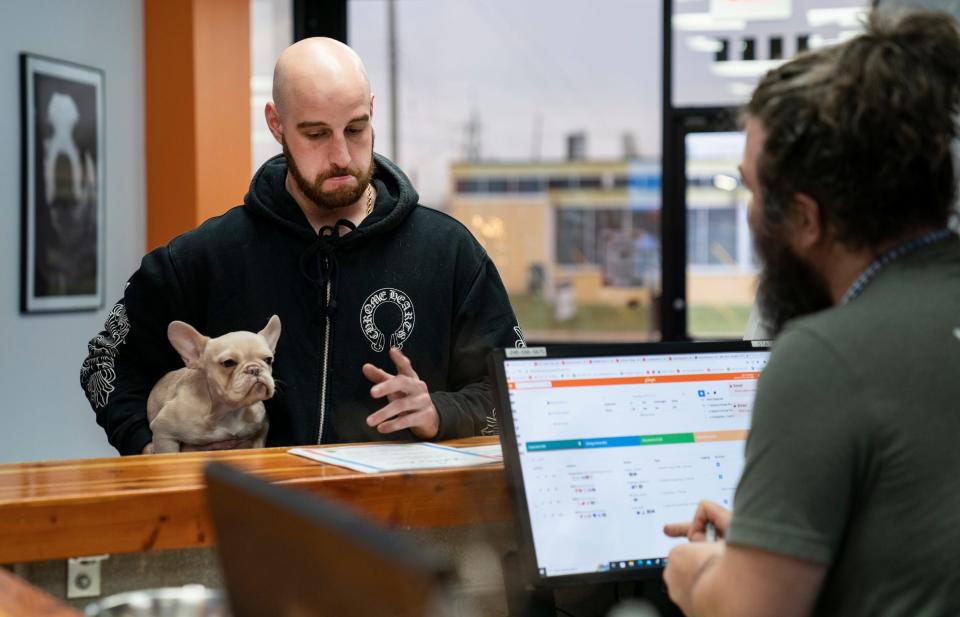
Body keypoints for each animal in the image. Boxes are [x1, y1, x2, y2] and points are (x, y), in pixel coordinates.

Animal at [146, 318, 280, 452]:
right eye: (228, 363)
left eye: (268, 360)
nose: (254, 369)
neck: (230, 411)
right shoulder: (163, 432)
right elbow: (169, 453)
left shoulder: (262, 427)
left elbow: (258, 446)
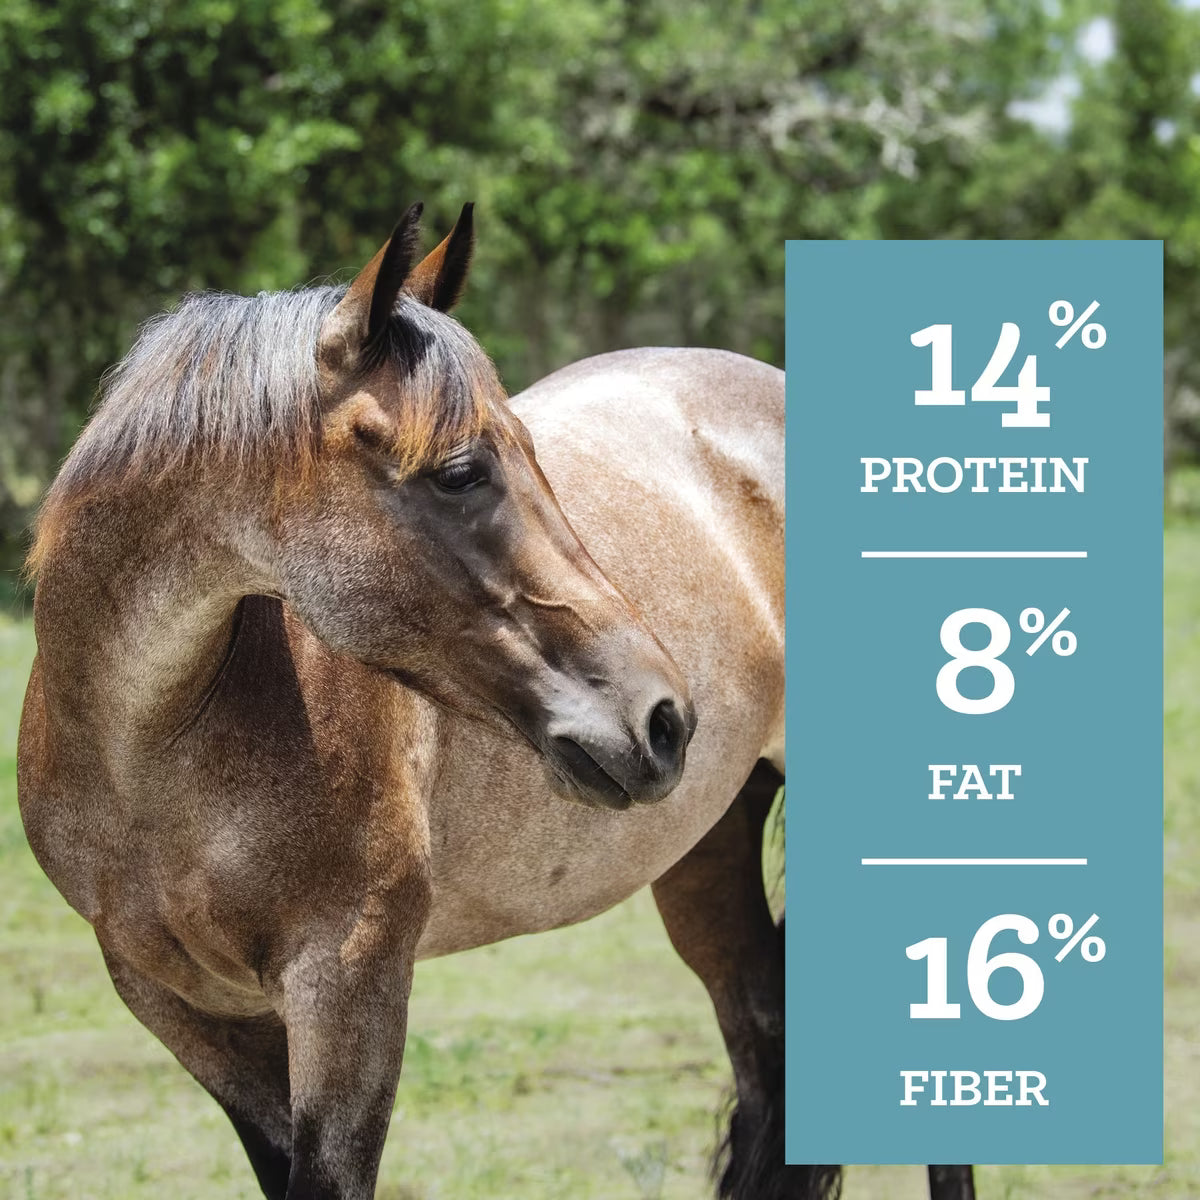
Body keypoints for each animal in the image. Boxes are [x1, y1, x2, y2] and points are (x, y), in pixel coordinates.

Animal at [17, 201, 972, 1200]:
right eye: (461, 471)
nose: (664, 718)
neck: (150, 758)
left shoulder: (348, 989)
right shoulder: (188, 1013)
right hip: (708, 855)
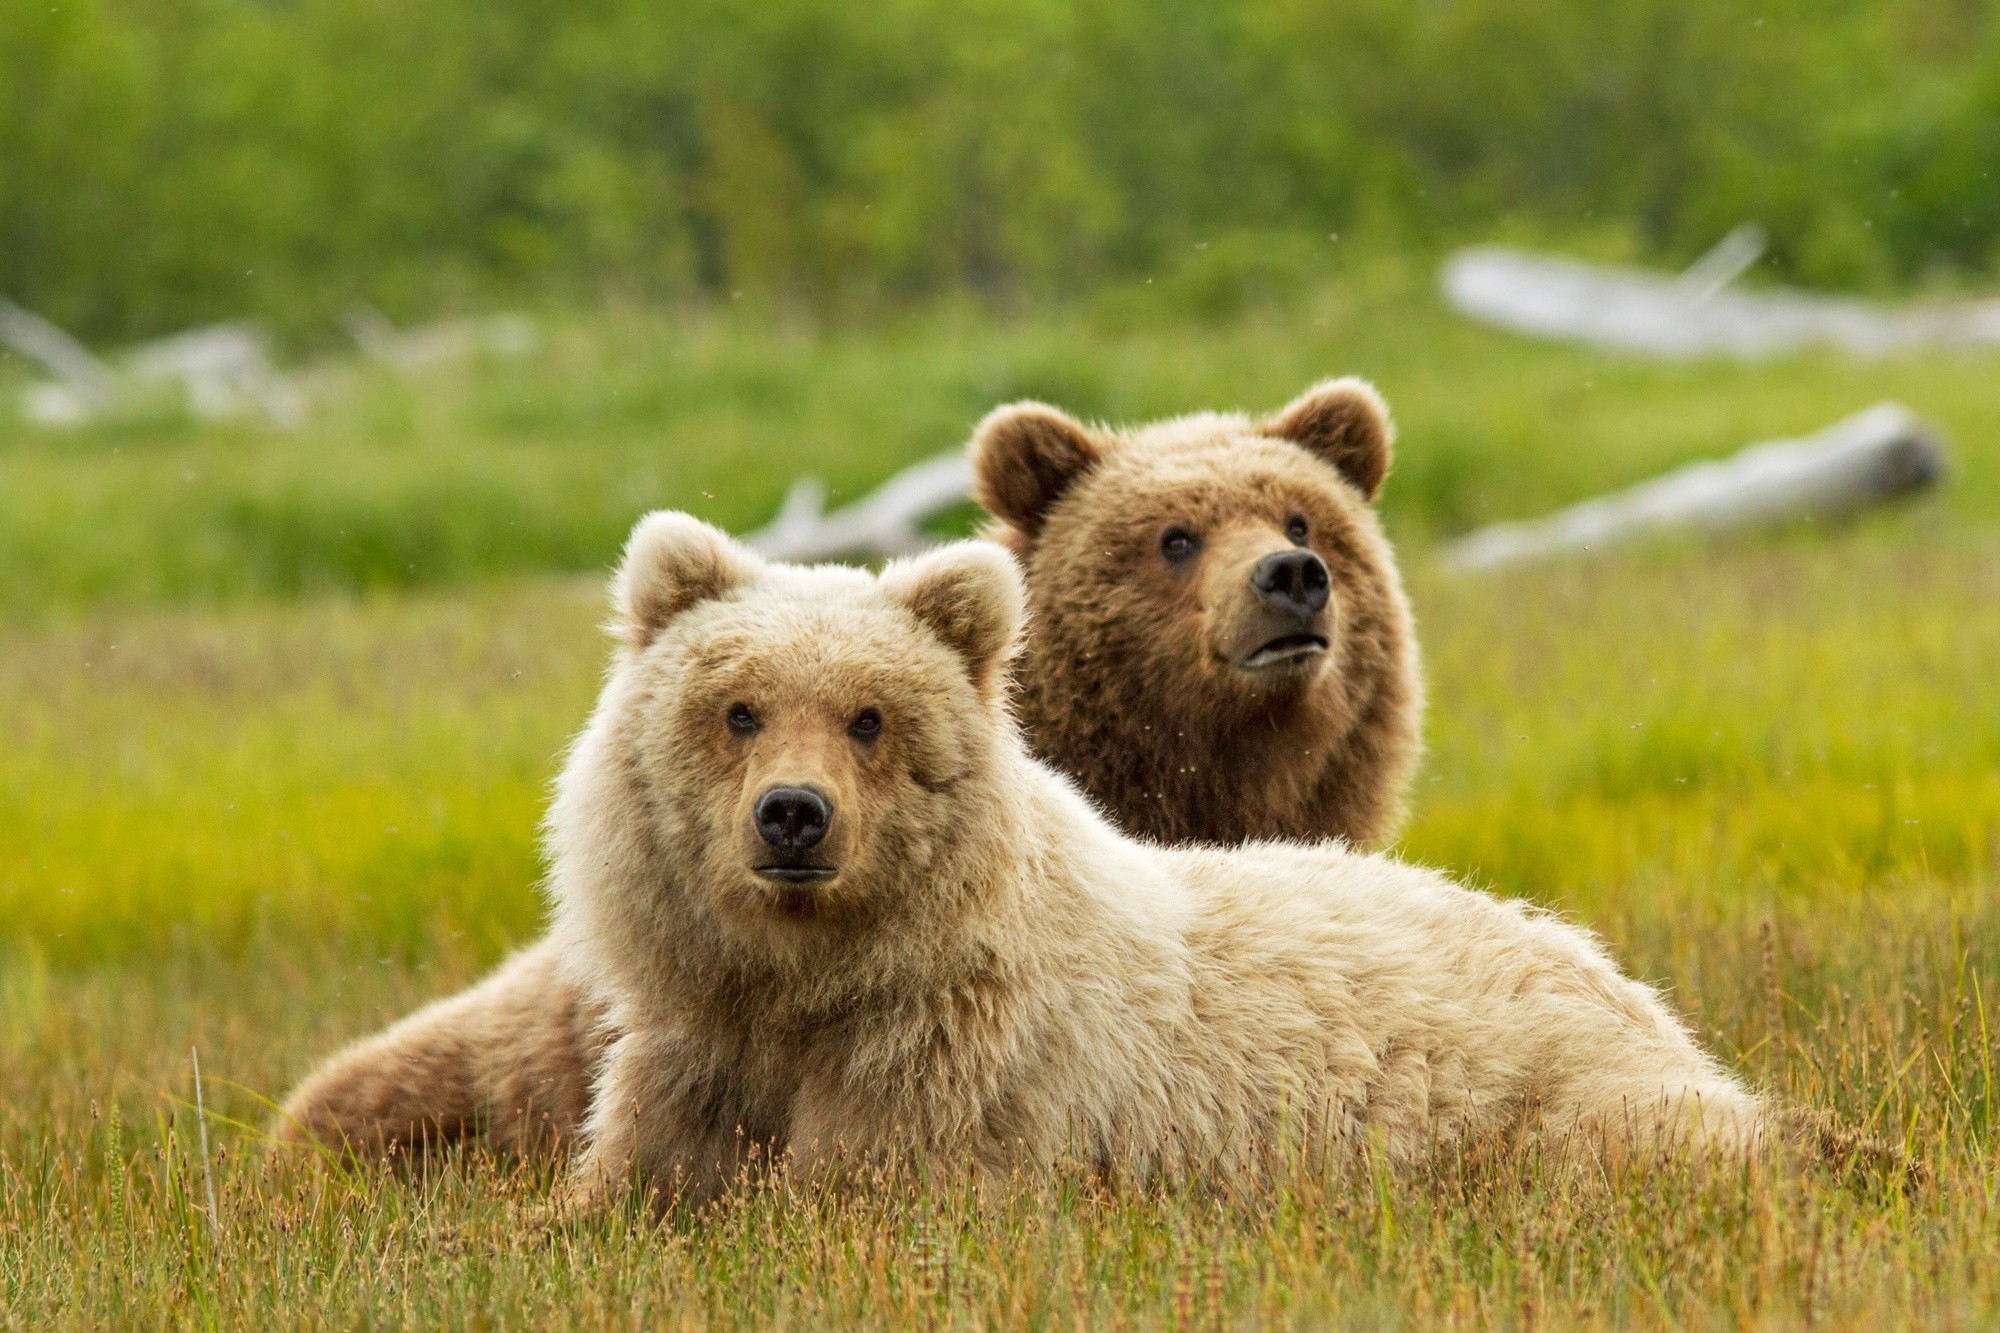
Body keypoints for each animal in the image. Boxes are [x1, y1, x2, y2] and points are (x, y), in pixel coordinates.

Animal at [547, 514, 1759, 1210]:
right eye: (739, 709)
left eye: (869, 718)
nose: (794, 816)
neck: (806, 982)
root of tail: (1637, 991)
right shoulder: (695, 1055)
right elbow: (621, 1188)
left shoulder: (950, 1076)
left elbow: (860, 1193)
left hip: (1554, 1098)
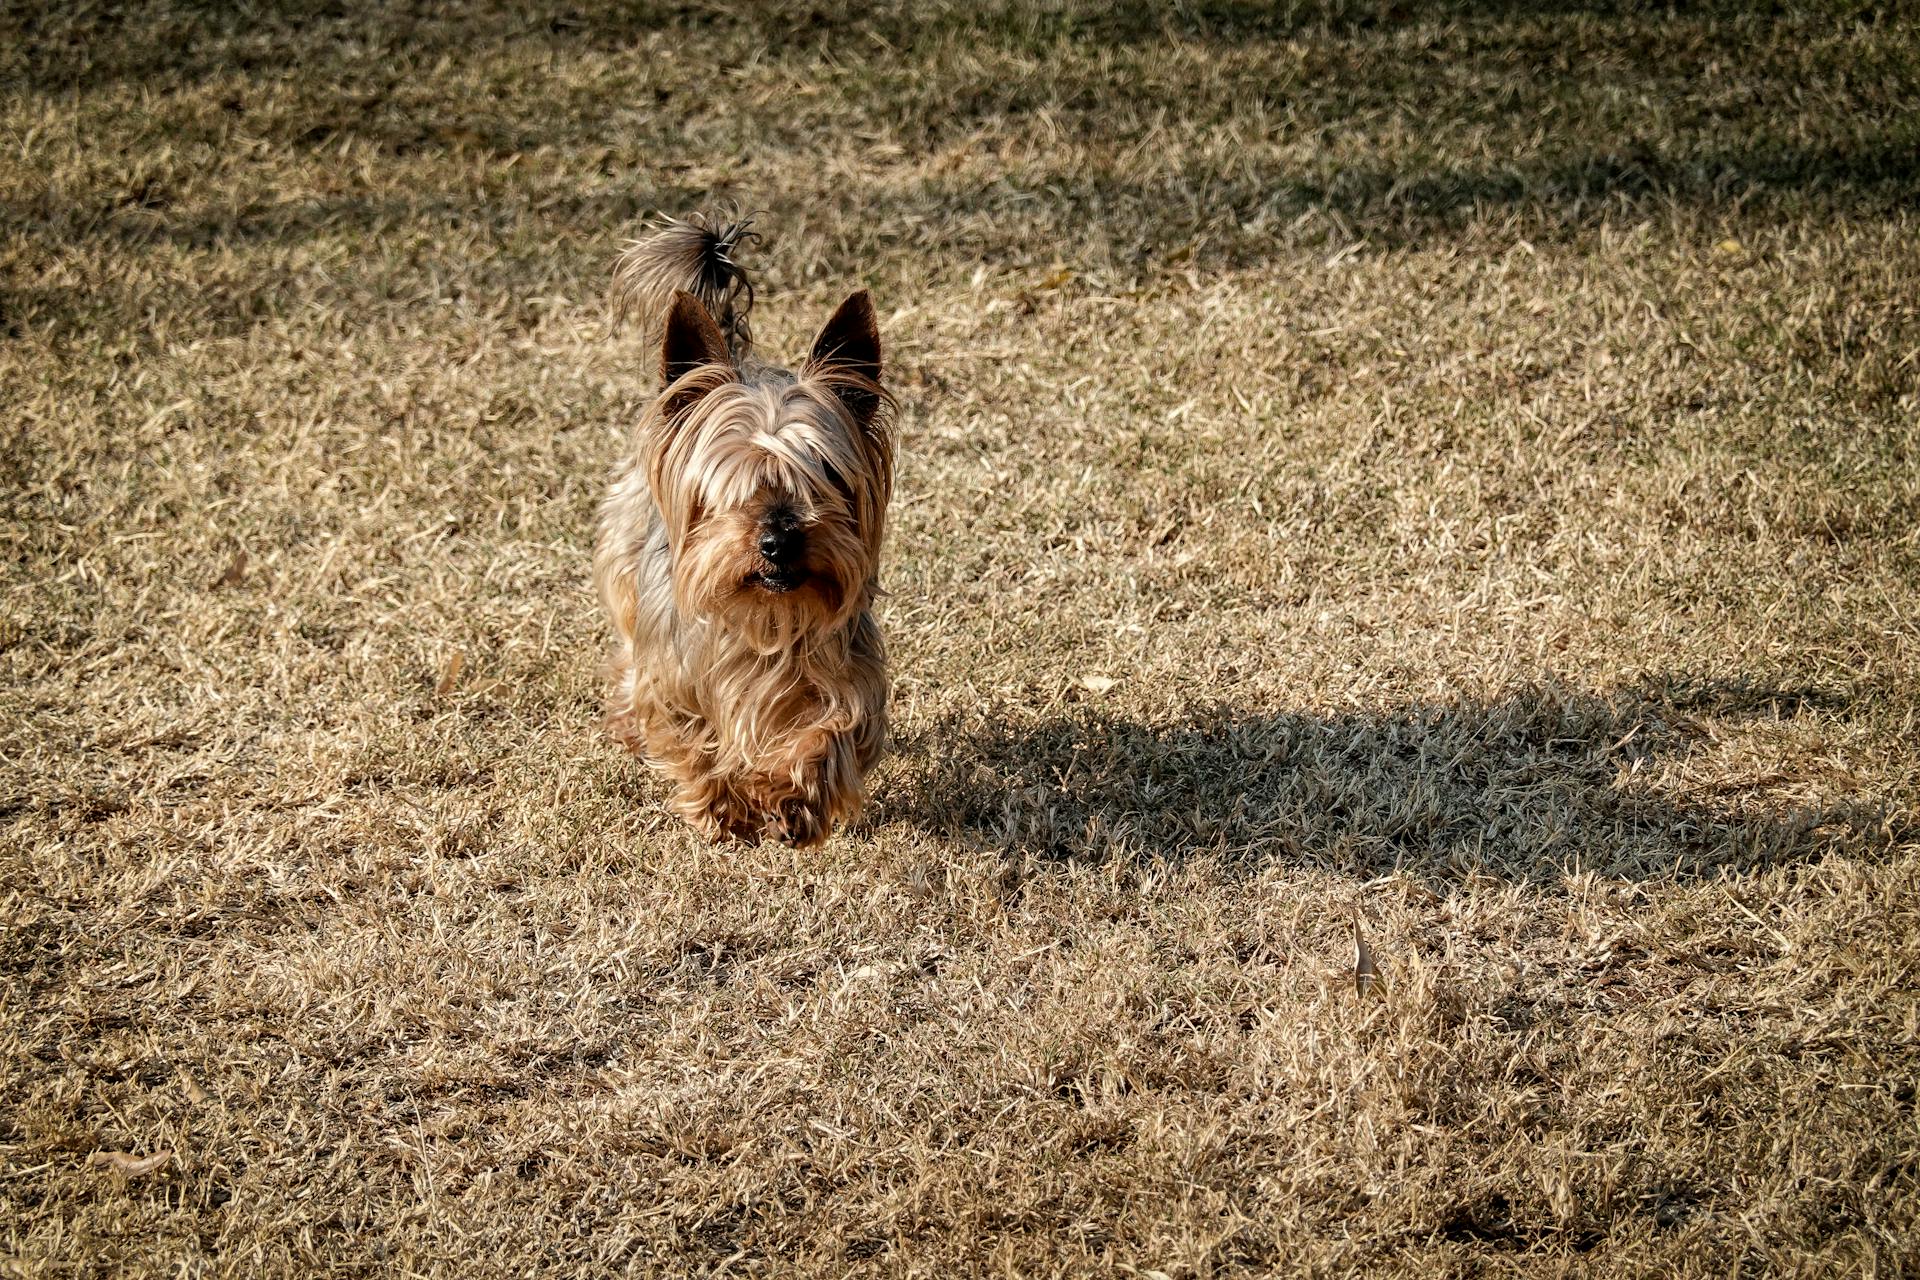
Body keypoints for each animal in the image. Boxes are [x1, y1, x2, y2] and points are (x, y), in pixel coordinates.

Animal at [587, 213, 894, 844]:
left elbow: (836, 729)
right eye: (730, 481)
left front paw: (794, 799)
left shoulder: (850, 674)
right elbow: (688, 734)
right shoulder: (673, 668)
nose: (778, 542)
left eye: (826, 474)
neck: (766, 618)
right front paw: (723, 806)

→ Activity
Give back the listing unchanged. Strip out the pictures.

→ Exercise answer
Body keypoints for each animal in the image. Boxes are [x1, y1, x2, y2] and points are (x, y), in pixel coordinates.

Animal at [146, 318, 280, 452]:
right eye: (228, 363)
left eye: (268, 360)
nose: (254, 369)
neck: (230, 411)
right shoulder: (163, 432)
right elbow: (169, 453)
left shoulder: (262, 427)
left elbow: (258, 446)
Body keypoints for each animal in the image. Boxes are [x1, y1, x2, y2] and points are (x, y), in pixel coordinates.

Animal at [17, 201, 972, 1200]:
right eye: (461, 471)
nose: (664, 718)
neck: (150, 758)
left shoulder: (348, 989)
right shoulder: (188, 1013)
right hip: (708, 855)
Body keypoints for each animal in the image. Boxes are [x1, y1, x2, y2] and points are (x, y), in pixel coordinates.

Animal at [547, 514, 1759, 1210]:
right eye: (739, 709)
left eye: (869, 718)
nose: (794, 816)
neck: (806, 982)
root of tail: (1637, 991)
right shoulder: (695, 1055)
right elbow: (621, 1188)
left shoulder: (950, 1076)
left elbow: (860, 1193)
left hip: (1554, 1098)
Body keypoints for each animal in the image. Boxes are [x1, y1, x2, y2] and points are (x, y), in pixel coordinates.

Animal at [587, 213, 894, 844]:
left elbow: (836, 729)
right eye: (730, 481)
left front paw: (794, 799)
left shoulder: (850, 674)
right elbow: (688, 734)
right shoulder: (673, 668)
nose: (778, 542)
left eye: (826, 474)
neck: (766, 618)
right front paw: (723, 806)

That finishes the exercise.